News: Henry Blodget at Silicon Alley Insider has some insightful analysis of William Morrison’s analysis of Comscore’s recent data on Google and YouTube. (Sorry for the double hearsay.) Here’s the good and the bad for YouTube:
The good: YouTube accounts for 28% of the total minutes spent on Google sites.
The bad: YouTube’s profit margins are still very low compared to other Google services.
According to Blodget, “The bigger YouTube gets as a percentage of users and minutes, the more Google’s profit per user/minute is likely to drop.”
Analysis: All of these numbers can shift if YouTube’s InVideo ads actually attract advertisers. Google is banking on this new system to generate revenues for YouTube. Of course, the copyright lawsuits against YouTube could throw a major monkey wrench into these plans, particularly if YouTube suffers a major defeat in one of the bigger cases.
News: Google VP David Eun was in Korea for the Dicon 2007 conference. He announced that YouTube is negotiating with content providers to feature news videos on YouTube, which will be synched with relevant InVideo ads as a part of revenue-sharing deals. (More)
Analysis: This makes sense on both sides. News organizations are hurting for revenue, given the Internet’s popularity and ability to make news free. YouTube needs “safe” videos (not copyright infringing) that will appeal to advertisers whom YouTube wants to attract to its site. It will be interesting to see, though, if people watch news on YouTube, especially if it comes from mainstream media.
News: I reported here a couple weeks ago about the questionable DMCA notice that Viacom (MTV) sent YouTube to take down the short video below posted by Chris Knight. MTV had taken footage from Knight’s YouTube video and played it on the MTV show, “Web 2.0 junk.” Knight found out about his video making it on MTV, so he posted the short clip of his video as shown on MTV. The only problem — MTV complained to YouTube that it was copyright infringement — even though Knight’s own video really was what the content was all about.

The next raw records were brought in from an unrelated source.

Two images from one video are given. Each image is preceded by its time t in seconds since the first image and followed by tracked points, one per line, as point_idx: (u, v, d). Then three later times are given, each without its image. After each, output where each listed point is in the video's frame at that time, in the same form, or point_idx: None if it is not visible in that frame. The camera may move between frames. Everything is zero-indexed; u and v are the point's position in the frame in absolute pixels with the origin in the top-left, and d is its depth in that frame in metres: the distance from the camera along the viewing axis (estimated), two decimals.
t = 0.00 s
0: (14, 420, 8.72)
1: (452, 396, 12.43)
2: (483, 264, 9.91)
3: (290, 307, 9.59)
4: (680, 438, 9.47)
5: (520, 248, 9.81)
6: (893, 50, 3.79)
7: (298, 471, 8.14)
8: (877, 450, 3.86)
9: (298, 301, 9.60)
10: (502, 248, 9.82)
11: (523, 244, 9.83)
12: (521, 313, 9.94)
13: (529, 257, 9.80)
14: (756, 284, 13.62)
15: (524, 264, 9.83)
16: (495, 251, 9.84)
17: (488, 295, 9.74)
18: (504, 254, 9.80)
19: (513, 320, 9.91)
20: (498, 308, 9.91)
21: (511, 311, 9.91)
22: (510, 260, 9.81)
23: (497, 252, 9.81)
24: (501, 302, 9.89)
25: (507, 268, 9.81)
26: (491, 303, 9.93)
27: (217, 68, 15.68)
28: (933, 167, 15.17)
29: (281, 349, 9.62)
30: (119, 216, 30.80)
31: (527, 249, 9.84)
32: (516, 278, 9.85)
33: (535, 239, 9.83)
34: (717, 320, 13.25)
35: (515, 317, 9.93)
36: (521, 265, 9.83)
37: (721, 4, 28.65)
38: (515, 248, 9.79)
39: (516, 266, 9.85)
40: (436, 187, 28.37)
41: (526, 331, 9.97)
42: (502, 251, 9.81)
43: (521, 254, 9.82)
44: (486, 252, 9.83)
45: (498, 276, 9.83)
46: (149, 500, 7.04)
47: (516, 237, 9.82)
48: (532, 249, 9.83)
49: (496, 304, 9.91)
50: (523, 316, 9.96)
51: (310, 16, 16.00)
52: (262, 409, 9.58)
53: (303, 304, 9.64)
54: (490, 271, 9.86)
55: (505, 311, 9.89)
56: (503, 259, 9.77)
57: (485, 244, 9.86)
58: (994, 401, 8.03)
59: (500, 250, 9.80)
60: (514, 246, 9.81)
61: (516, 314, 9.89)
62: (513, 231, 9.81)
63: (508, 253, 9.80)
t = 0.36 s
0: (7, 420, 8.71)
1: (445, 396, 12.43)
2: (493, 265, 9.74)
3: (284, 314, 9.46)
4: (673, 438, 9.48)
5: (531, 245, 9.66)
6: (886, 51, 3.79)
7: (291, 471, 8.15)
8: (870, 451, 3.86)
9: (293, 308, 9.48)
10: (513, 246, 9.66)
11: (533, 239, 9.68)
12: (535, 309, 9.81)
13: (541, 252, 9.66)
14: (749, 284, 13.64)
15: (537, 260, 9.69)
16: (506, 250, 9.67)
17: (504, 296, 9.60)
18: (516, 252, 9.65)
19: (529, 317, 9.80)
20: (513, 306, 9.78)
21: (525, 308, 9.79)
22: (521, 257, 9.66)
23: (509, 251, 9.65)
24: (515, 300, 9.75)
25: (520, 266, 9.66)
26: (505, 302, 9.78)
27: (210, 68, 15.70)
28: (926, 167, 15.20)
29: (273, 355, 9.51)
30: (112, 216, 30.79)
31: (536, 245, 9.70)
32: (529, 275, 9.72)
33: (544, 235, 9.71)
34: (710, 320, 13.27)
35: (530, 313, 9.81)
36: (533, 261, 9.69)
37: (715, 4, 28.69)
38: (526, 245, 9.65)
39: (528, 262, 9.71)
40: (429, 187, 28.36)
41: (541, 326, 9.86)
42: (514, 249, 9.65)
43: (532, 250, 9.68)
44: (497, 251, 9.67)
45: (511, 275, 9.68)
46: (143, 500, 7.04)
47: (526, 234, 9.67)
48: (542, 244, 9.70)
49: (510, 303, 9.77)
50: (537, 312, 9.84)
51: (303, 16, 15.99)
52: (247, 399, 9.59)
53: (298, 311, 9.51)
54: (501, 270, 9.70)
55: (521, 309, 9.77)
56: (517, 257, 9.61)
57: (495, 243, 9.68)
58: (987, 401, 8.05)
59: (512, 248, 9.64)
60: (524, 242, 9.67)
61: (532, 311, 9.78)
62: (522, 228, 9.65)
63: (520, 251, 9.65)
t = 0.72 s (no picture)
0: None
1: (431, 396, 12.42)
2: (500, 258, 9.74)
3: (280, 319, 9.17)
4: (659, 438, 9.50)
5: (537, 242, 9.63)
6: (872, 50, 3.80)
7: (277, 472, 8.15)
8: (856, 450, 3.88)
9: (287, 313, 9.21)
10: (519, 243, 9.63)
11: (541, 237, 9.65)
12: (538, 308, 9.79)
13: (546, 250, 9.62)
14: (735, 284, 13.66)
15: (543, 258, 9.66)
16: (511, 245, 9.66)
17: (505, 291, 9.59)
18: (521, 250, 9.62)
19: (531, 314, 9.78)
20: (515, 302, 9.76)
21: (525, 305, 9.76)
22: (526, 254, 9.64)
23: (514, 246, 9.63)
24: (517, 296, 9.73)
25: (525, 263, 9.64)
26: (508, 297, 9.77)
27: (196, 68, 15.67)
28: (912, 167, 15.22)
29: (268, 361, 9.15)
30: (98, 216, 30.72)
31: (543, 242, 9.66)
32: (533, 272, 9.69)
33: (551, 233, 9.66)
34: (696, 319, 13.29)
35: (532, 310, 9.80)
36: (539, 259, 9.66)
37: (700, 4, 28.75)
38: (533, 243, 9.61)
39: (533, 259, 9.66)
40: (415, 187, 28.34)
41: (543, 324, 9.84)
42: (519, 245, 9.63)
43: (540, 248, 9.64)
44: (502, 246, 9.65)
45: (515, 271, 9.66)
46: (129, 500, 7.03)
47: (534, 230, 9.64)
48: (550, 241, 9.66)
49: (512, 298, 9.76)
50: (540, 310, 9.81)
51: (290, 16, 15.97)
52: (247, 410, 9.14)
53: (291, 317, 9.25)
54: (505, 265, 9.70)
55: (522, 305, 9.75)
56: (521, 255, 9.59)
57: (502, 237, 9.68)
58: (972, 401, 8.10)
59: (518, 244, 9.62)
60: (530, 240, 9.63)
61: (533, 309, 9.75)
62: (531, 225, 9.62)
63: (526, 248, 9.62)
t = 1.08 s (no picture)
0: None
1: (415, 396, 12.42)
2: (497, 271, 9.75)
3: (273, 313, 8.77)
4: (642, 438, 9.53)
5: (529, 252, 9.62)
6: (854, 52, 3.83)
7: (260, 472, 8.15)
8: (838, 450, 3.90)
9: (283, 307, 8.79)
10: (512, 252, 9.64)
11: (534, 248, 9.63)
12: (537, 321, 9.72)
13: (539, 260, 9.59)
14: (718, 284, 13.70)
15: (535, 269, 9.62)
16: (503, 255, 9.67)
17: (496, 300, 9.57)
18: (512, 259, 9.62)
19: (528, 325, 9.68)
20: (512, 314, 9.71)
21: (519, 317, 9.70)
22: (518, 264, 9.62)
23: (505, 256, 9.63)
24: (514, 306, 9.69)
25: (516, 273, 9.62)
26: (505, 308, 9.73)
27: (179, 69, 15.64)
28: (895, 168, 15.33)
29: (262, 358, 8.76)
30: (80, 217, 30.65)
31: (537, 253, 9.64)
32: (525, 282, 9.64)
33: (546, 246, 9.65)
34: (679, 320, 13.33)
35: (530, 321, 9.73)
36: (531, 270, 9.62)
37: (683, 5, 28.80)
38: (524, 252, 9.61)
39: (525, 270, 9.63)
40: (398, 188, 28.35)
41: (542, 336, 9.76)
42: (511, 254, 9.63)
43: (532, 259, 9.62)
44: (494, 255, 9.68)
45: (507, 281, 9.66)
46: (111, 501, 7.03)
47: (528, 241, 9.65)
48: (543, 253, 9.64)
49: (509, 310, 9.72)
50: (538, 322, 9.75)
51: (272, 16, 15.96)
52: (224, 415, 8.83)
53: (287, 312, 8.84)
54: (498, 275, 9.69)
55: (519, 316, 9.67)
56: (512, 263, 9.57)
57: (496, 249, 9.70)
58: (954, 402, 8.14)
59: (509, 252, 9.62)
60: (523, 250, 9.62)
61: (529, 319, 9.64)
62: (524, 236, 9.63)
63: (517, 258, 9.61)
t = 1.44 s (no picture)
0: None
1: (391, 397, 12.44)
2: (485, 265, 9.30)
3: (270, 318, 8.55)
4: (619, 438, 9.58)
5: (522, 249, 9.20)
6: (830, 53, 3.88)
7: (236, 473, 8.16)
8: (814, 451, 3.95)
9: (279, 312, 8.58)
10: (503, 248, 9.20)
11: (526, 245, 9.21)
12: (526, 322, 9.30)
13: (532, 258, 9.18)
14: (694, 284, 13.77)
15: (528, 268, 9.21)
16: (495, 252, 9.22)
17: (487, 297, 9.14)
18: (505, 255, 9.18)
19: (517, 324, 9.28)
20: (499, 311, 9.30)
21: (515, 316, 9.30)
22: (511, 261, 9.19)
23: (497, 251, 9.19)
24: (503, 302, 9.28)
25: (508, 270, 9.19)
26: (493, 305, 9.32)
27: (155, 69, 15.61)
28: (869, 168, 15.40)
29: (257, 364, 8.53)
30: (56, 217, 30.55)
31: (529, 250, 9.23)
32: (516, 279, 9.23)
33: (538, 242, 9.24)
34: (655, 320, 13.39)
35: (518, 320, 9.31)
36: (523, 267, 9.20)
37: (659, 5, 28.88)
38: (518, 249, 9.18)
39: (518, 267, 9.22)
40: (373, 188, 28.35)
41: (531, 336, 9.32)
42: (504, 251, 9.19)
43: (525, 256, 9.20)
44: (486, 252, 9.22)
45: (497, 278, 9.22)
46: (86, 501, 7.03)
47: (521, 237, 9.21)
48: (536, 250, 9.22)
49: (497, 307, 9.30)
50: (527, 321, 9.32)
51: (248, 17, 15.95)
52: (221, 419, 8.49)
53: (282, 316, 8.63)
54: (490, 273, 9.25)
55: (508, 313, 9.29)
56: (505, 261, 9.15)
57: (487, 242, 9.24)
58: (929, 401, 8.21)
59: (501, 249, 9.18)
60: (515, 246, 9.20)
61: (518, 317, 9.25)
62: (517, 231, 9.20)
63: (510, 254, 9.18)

Well, now finally sanity has been restored. Viacom has backed down and admitted (at least internally) its own mistake. Chris Knight reports on his blog that YouTube has restored his video, after intervention from EFF’s Fred Von Lohmann. Knight is also quick to write that he has no hard feelings with Viacom and asks that his readers not have any, either.
Analysis: My guess is that maybe MTV didn’t even know Chris Knight was the one posting on YouTube the clip from MTV showing Knight’s own video. It’s good that MTV/Viacom came to their senses and realized that they would be on the losing end if this ever went to court, especially after EFF got involved.
News: Esmee Denters is No.17 on Blender’s list of “Hot” 100 artists of 2007. You have to go to the magazine because I can’t find the photo of Esmee online.
Analysis: I’m a little surprised Esmee is ranked that high because she still is somewhat unknown in the U.S. She beat out a lot of more well-known artists, so props to Esmee!